L’attività viene quindi svolta separatamente e spetta allo specialista coinvolto creare contatti personali fra i diversi clinici e operare alla fine una sintesi delle diverse valutazioni. Tale tipo di organizzazione per il paziente è estremamente dispendiosa soprattutto in termini di tempo e anche da un punto vista economico: le visite e gli esami non sono generalmente effettuate lo stesso giorno. Il paziente deve quindi adattare ad una situazione rigida e predefinita la ricerca di soluzione. Il modello dovrebbe essere al contrario quello che vede il paziente entrare dall’inizio in un percorso non solo guidato, ma pensato da subito in modo multidisciplinare e che fa sì che l’organizzazione si adegui alle necessità cliniche con risposte appropriate nei tempi e nella parte tecnico-sanitaria, qualificata sul piano scientifico-tecnologico e del supporto umano.

 

Le problematiche assistenziali e di politica sanitaria

Da fine maggio 2023 non è più in vigore l’esenzione sul ticket sanitario che era valida per i pazienti affetti dalle sequele croniche della malattia da COVID-19.

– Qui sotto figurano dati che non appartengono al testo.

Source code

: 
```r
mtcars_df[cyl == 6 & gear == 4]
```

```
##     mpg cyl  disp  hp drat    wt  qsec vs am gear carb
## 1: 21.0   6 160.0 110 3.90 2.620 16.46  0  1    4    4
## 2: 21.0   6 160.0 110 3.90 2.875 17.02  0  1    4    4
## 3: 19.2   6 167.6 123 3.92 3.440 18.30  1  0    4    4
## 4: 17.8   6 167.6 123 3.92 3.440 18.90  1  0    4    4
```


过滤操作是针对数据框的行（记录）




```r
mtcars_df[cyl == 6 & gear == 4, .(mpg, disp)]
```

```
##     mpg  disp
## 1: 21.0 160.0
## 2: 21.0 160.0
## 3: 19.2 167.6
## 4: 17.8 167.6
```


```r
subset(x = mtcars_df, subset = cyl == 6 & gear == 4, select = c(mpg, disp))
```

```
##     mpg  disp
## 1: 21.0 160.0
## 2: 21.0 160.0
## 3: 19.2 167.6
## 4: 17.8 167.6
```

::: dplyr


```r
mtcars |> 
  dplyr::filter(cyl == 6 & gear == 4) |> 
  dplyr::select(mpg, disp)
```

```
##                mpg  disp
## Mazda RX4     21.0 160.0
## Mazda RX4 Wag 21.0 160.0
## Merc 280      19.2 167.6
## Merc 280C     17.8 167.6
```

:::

A quattro anni di distanza dall’inizio della pandemia le persone affette da Long COVID, anche grazie all’esistenza di una corretta definizione della sindrome, sono molte meno di quanto si temesse. Tuttavia esiste un numero non piccolo di pazienti che continua ad avere sintomi invalidanti, che non permettono un ritorno alle normali condizioni di vita ed è costretta a numerose visite e percorsi di riabilitazione, senza usufruire delle esenzioni dal pagamento del ticket normalmente destinate a chi è affetto da patologie croniche. Negli Stati Uniti, anche in relazione ad un Sistema Sanitario differente da quelli europei, la sindrome da Long COVID è stata riconosciuta come una forma di disabilità. In Italia rischia di essere considerata alla stregua di una patologia negletta.

Per dare una appropriata risposta a questo bisogno di salute, credo sia necessaria una importante riflessione che coinvolga pazienti, clinici e chi si occupa di politiche sanitarie.